:: PROBLEM DESCRIPTION ::
Copy the lines verbatim, beginning with the line that contains "Answered: 1,098 Skipped: 91" and continuing through the end of the data, and only those lines.
::::::::
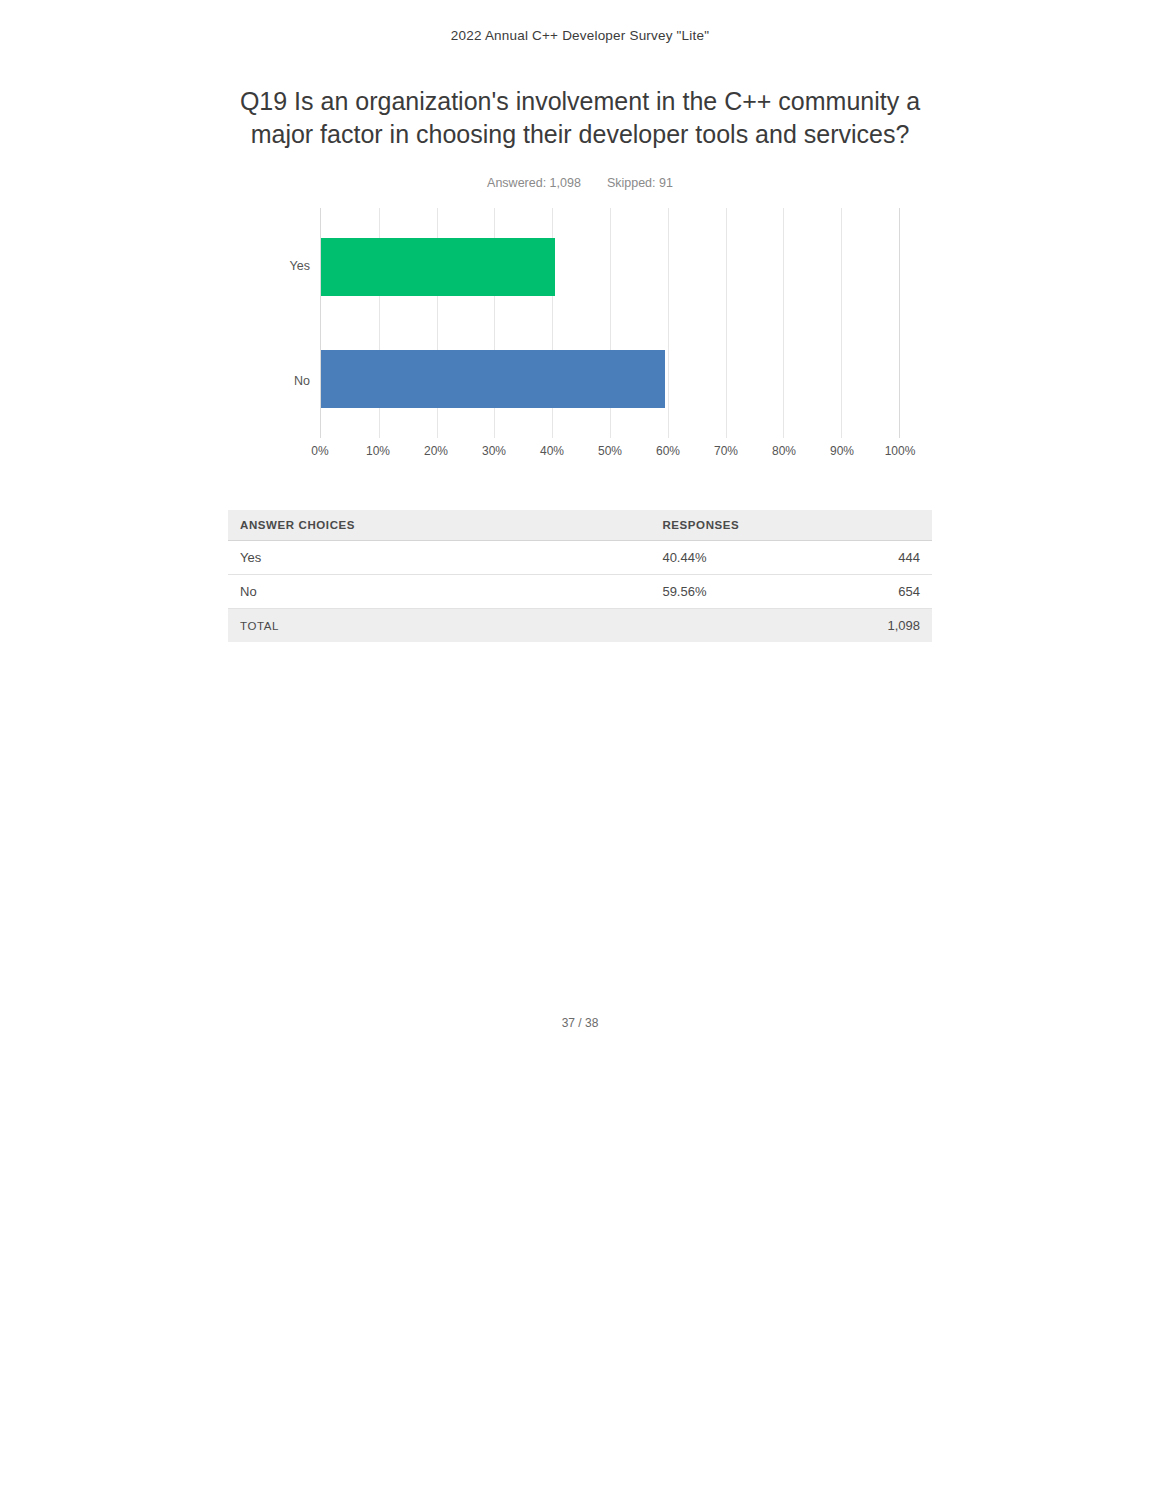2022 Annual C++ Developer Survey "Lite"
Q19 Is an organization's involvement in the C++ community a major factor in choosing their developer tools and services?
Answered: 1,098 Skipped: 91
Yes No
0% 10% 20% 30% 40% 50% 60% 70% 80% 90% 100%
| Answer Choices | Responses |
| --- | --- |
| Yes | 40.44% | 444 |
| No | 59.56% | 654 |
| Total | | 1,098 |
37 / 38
::::::::
:: RESPONSE ::
Answered: 1,098 Skipped: 91
Yes No
0% 10% 20% 30% 40% 50% 60% 70% 80% 90% 100%
| Answer Choices | Responses |
| --- | --- |
| Yes | 40.44% | 444 |
| No | 59.56% | 654 |
| Total | | 1,098 |
37 / 38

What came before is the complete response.